Выбрать главу

Полисмен осторожно приподнял одеяло, и я увидел черный револьвер Борисова в белой костлявой руке. Из виска выступали окровавленные мозги.

– Смерть последовала мгновенно, – заметил полисмен.

Я долго стоял, не отрывая глаз от покойника. Его всегда мертвенное лицо мне казалось живым, и вместо обычной саркастической улыбки было что-то величавое в выражении его спокойного лица. Он словно отдыхал после чего-то трудного, тяжелого.

Мне вспомнились его слова, произнесенные вчера за ужином: «Жизнь есть не что иное, как один из фазисов смерти… Жизни, собственно говоря, нет».

Если по его разумению, жизнь есть смерть, зачем же он с собой покончил? – недоумевал я, зачем ему нужно было выстрелом из револьвера сократить то, что он считает одним из фазисов смерти?..

И чем больше я всматривался в его мертвое лицо, тем больше казалось оно мне живым…

Я оставил полисмена в квартире Борисова, а сам бросился в посольство доложить посланнику о случившемся.

– Князь берет ванну, – сообщил мне камердинер.

Пришлось подождать.

Посланник встретил меня сухо.

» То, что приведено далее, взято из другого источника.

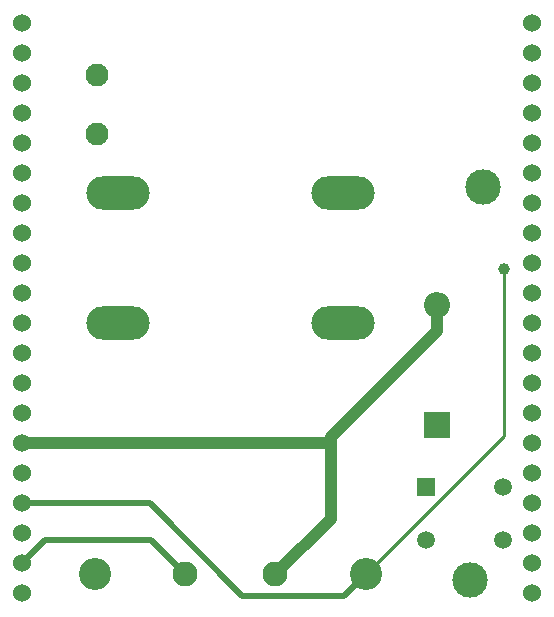
<source format=gbr>
%TF.GenerationSoftware,KiCad,Pcbnew,8.0.7*%
%TF.CreationDate,2025-01-28T21:10:26-05:00*%
%TF.ProjectId,IMD Latching Module,494d4420-4c61-4746-9368-696e67204d6f,rev?*%
%TF.SameCoordinates,Original*%
%TF.FileFunction,Copper,L2,Bot*%
%TF.FilePolarity,Positive*%
%FSLAX46Y46*%
G04 Gerber Fmt 4.6, Leading zero omitted, Abs format (unit mm)*
G04 Created by KiCad (PCBNEW 8.0.7) date 2025-01-28 21:10:26*
%MOMM*%
%LPD*%
G01*
G04 APERTURE LIST*
%TA.AperFunction,ComponentPad*%
%ADD10C,3.000000*%
%TD*%
%TA.AperFunction,ComponentPad*%
%ADD11C,1.524000*%
%TD*%
%TA.AperFunction,ComponentPad*%
%ADD12R,1.498600X1.498600*%
%TD*%
%TA.AperFunction,ComponentPad*%
%ADD13C,1.498600*%
%TD*%
%TA.AperFunction,ComponentPad*%
%ADD14O,5.350000X2.850000*%
%TD*%
%TA.AperFunction,ComponentPad*%
%ADD15C,2.717800*%
%TD*%
%TA.AperFunction,ComponentPad*%
%ADD16C,2.108200*%
%TD*%
%TA.AperFunction,ComponentPad*%
%ADD17C,1.950000*%
%TD*%
%TA.AperFunction,ComponentPad*%
%ADD18R,2.200000X2.200000*%
%TD*%
%TA.AperFunction,ComponentPad*%
%ADD19O,2.200000X2.200000*%
%TD*%
%TA.AperFunction,ViaPad*%
%ADD20C,1.000000*%
%TD*%
%TA.AperFunction,Conductor*%
%ADD21C,1.000000*%
%TD*%
%TA.AperFunction,Conductor*%
%ADD22C,0.500000*%
%TD*%
%TA.AperFunction,Conductor*%
%ADD23C,0.250000*%
%TD*%
G04 APERTURE END LIST*
D10*
%TO.P,TP2,1,1*%
%TO.N,Net-(J3-Pad7)*%
X89800000Y-64700000D03*
%TD*%
D11*
%TO.P,J3,1,1*%
%TO.N,Net-(J3-Pad1)*%
X50800000Y-99060000D03*
%TO.P,J3,2,2*%
%TO.N,Net-(D1-K)*%
X50800000Y-96520000D03*
%TO.P,J3,3,3*%
%TO.N,/Vs*%
X50800000Y-93980000D03*
%TO.P,J3,4,4*%
%TO.N,Net-(D4-A)*%
X50800000Y-91440000D03*
%TO.P,J3,5,5*%
%TO.N,Net-(J3-Pad1)*%
X50800000Y-88900000D03*
%TO.P,J3,6,6*%
%TO.N,/GND*%
X50800000Y-86360000D03*
%TO.P,J3,7,7*%
%TO.N,Net-(J3-Pad7)*%
X50800000Y-83820000D03*
%TO.P,J3,8,8*%
%TO.N,unconnected-(J3-Pad8)*%
X50800000Y-81280000D03*
%TO.P,J3,9,9*%
%TO.N,unconnected-(J3-Pad9)*%
X50800000Y-78740000D03*
%TO.P,J3,10,10*%
%TO.N,unconnected-(J3-Pad10)*%
X50800000Y-76200000D03*
%TO.P,J3,11,11*%
%TO.N,unconnected-(J3-Pad11)*%
X50800000Y-73660000D03*
%TO.P,J3,12,12*%
%TO.N,unconnected-(J3-Pad12)*%
X50800000Y-71120000D03*
%TO.P,J3,13,13*%
%TO.N,unconnected-(J3-Pad13)*%
X50800000Y-68580000D03*
%TO.P,J3,14,14*%
%TO.N,unconnected-(J3-Pad14)*%
X50800000Y-66040000D03*
%TO.P,J3,15,15*%
%TO.N,unconnected-(J3-Pad15)*%
X50800000Y-63500000D03*
%TO.P,J3,16,16*%
%TO.N,unconnected-(J3-Pad16)*%
X50800000Y-60960000D03*
%TO.P,J3,17,17*%
%TO.N,unconnected-(J3-Pad17)*%
X50800000Y-58420000D03*
%TO.P,J3,18,18*%
%TO.N,unconnected-(J3-Pad18)*%
X50800000Y-55880000D03*
%TO.P,J3,19,19*%
%TO.N,unconnected-(J3-Pad19)*%
X50800000Y-53340000D03*
%TO.P,J3,20,20*%
%TO.N,unconnected-(J3-Pad20)*%
X50800000Y-50800000D03*
%TD*%
D12*
%TO.P,SW1,1,1*%
%TO.N,Net-(D1-K)*%
X85019999Y-90070000D03*
D13*
%TO.P,SW1,2,2*%
%TO.N,Net-(J3-Pad1)*%
X91520000Y-90070000D03*
%TO.P,SW1,3*%
%TO.N,N/C*%
X85019999Y-94570001D03*
%TO.P,SW1,4*%
X91520000Y-94570001D03*
%TD*%
D14*
%TO.P,K1,1,1*%
%TO.N,Net-(J4-Pad2)*%
X58920000Y-65159999D03*
%TO.P,K1,2,2*%
%TO.N,Net-(J3-Pad1)*%
X58920000Y-76160000D03*
D15*
%TO.P,K1,3,3*%
%TO.N,/Vs*%
X56970000Y-97460000D03*
D16*
%TO.P,K1,4,4*%
%TO.N,Net-(D1-K)*%
X64620000Y-97460000D03*
%TO.P,K1,5,5*%
%TO.N,/GND*%
X72220000Y-97460000D03*
D15*
%TO.P,K1,6,6*%
%TO.N,Net-(D4-A)*%
X79870000Y-97460000D03*
D14*
%TO.P,K1,7,7*%
%TO.N,Net-(D1-K)*%
X77919998Y-76160000D03*
%TO.P,K1,8,8*%
%TO.N,Net-(J3-Pad7)*%
X77919998Y-65159999D03*
%TD*%
D17*
%TO.P,J4,1*%
%TO.N,unconnected-(J4-Pad1)*%
X57130000Y-55150000D03*
%TO.P,J4,2*%
%TO.N,Net-(J4-Pad2)*%
X57130000Y-60150000D03*
%TD*%
D10*
%TO.P,TP1,1,1*%
%TO.N,Net-(J3-Pad1)*%
X88720000Y-97970000D03*
%TD*%
D11*
%TO.P,J2,1,1*%
%TO.N,N/C*%
X94000000Y-99060000D03*
%TO.P,J2,2,2*%
X94000000Y-96520000D03*
%TO.P,J2,3,3*%
X94000000Y-93980000D03*
%TO.P,J2,4,4*%
X94000000Y-91440000D03*
%TO.P,J2,5,5*%
X94000000Y-88900000D03*
%TO.P,J2,6,6*%
X94000000Y-86360000D03*
%TO.P,J2,7,7*%
X94000000Y-83820000D03*
%TO.P,J2,8,8*%
X94000000Y-81280000D03*
%TO.P,J2,9,9*%
X94000000Y-78740000D03*
%TO.P,J2,10,10*%
X94000000Y-76200000D03*
%TO.P,J2,11,11*%
X94000000Y-73660000D03*
%TO.P,J2,12,12*%
X94000000Y-71120000D03*
%TO.P,J2,13,13*%
X94000000Y-68580000D03*
%TO.P,J2,14,14*%
X94000000Y-66040000D03*
%TO.P,J2,15,15*%
X94000000Y-63500000D03*
%TO.P,J2,16,16*%
X94000000Y-60960000D03*
%TO.P,J2,17,17*%
X94000000Y-58420000D03*
%TO.P,J2,18,18*%
X94000000Y-55880000D03*
%TO.P,J2,19,19*%
X94000000Y-53340000D03*
%TO.P,J2,20,20*%
X94000000Y-50800000D03*
%TD*%
D18*
%TO.P,D3,1,K*%
%TO.N,Net-(D1-K)*%
X85920000Y-84790000D03*
D19*
%TO.P,D3,2,A*%
%TO.N,/GND*%
X85920000Y-74630000D03*
%TD*%
D20*
%TO.N,Net-(D4-A)*%
X91620000Y-71570000D03*
%TD*%
D21*
%TO.N,/GND*%
X85920000Y-76870000D02*
X85920000Y-74630000D01*
X76940000Y-86360000D02*
X76940000Y-85850000D01*
X76940000Y-86360000D02*
X76940000Y-92740000D01*
X76940000Y-92740000D02*
X72220000Y-97460000D01*
X76940000Y-85850000D02*
X85920000Y-76870000D01*
X76940000Y-86360000D02*
X50800000Y-86360000D01*
D22*
%TO.N,Net-(D1-K)*%
X61730000Y-94570000D02*
X52750000Y-94570000D01*
X64620000Y-97460000D02*
X61730000Y-94570000D01*
X52750000Y-94570000D02*
X50800000Y-96520000D01*
D23*
%TO.N,Net-(D4-A)*%
X91620000Y-85710000D02*
X79870000Y-97460000D01*
X79870000Y-97460000D02*
X79870000Y-96440000D01*
X91620000Y-71570000D02*
X91620000Y-85710000D01*
D22*
X50800000Y-91440000D02*
X61590000Y-91440000D01*
X78060000Y-99270000D02*
X79870000Y-97460000D01*
X61590000Y-91440000D02*
X69420000Y-99270000D01*
X69420000Y-99270000D02*
X78060000Y-99270000D01*
%TD*%
M02*

</source>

Через прислугу он уже был осведомлен о самоубийстве Борисова.

– Такие вещи делаются дома, у себя, а не за границей, где мы на службе, – сказал он мне не без некоторого раздражения, как будто я был виноват в том, что случилось… – Полное отсутствие сознания служебного долга… Ну, скажите пожалуйста, с какой стати было приезжать из Южной Америки в Вашингтон, чтобы наложить на себя руки… Во-первых, самоубийство есть акт трусости…

– Борисов – покойник теперь, – робко заметил я.

– Ну так и займитесь вашим покойником, – сказал князь. – Надо его похоронить здесь, вещи его запечатать и отправить в Петербург, а в министерство пошлите сейчас же телеграмму: «Борисов скоропостижно скончался», и больше ничего. Потом мы им пошлем донесение, а я поблагодарю их как следует за такого секретаря посольства.

Когда я спускался по лестнице, князь в халате вышел на площадку и крикнул сверху:

– Не забудьте, Боткин, что вы у нас завтракаете сегодня половина первого… не опоздайте…

У Борисова в квартире я застал судебного следователя и полицейского доктора.

– Посланнику было бы желательно, – сказал я, – чтобы факт самоубийства не был оглашен.

– Разумеется. Мы это предвидели… Вот свидетельство о смерти. Изволите видеть: неосторожное обращение с огнестрельным оружием.

Когда они ушли, я подошел к письменному столу Борисова и тут только заметил две записки, оставленные им. Одна была на мое имя, на другой его четким почерком было написано одно только слово – «родным». Обе записки лежали в не заклеенных конвертах на самом видном месте посреди стола. Борисов, очевидно, написал их накануне вечером, после ужина. В записке ко мне все тем же ровным крупным почерком всего три строчки.

«Слишком тяжело носить в своем теле мертвую душу – посему себя уничтожаю».

Записка родным была еще короче – всего три слова: «Прощайте, простите, забудьте».

Я был ошеломлен.

Итак, вот разгадка его равнодушия к жизни, его траура, его полной безучастности ко всему окружающему…

Вот объяснение его теории о том, что жизнь есть только одна из форм смерти… Какое горе, какое непреодолимое горе довело несчастного до сознания, что душа его, которую он все же признавал живой, умерла… Каким непроглядным кошмаром должна была быть жизнь этого человека…

Люди скажут, что Борисов был не в своем уме… Конечно, он не был нормальным человеком, но факт этот не избавляет его от страданий…

Так я размышлял, читая между строками то, чего не было в двух лаконических записках самоубийцы… Бедный, несчастный Борисов…

Похороны Борисова были холодные.

Все исполнили свой долг, но вот и все.

Из Нью-Йорка прибыл наш архимандрит, на отпевании присутствовали, кроме дипломатов, американские чиновники Министерства иностранных дел.

От дипломатического корпуса на гроб покойного был возложен великолепный венок; все послы и посланники, в знак соболезнования, оставили свои карточки в нашем посольстве…

Все было сделано, как полагается в подобных обстоятельствах, но затем сейчас же жизнь потекла по-прежнему, и никто больше о Борисове не думал. Случилось то, чего он сам желал, – его забыли. Не мог забыть Борисова только я.

Прежде всего нужно было разобраться в его бумагах, запечатать их в конверты и вместе с его вещами послать на родину.

Кроме двух записок, написанных перед смертью, я не нашел никаких других указаний или распоряжений покойного. Архив его был хоть и объемистый, но мало содержательный. Поразила меня только одна фотография, снятая где-то в Бразилии, фотография Борисова в гробу.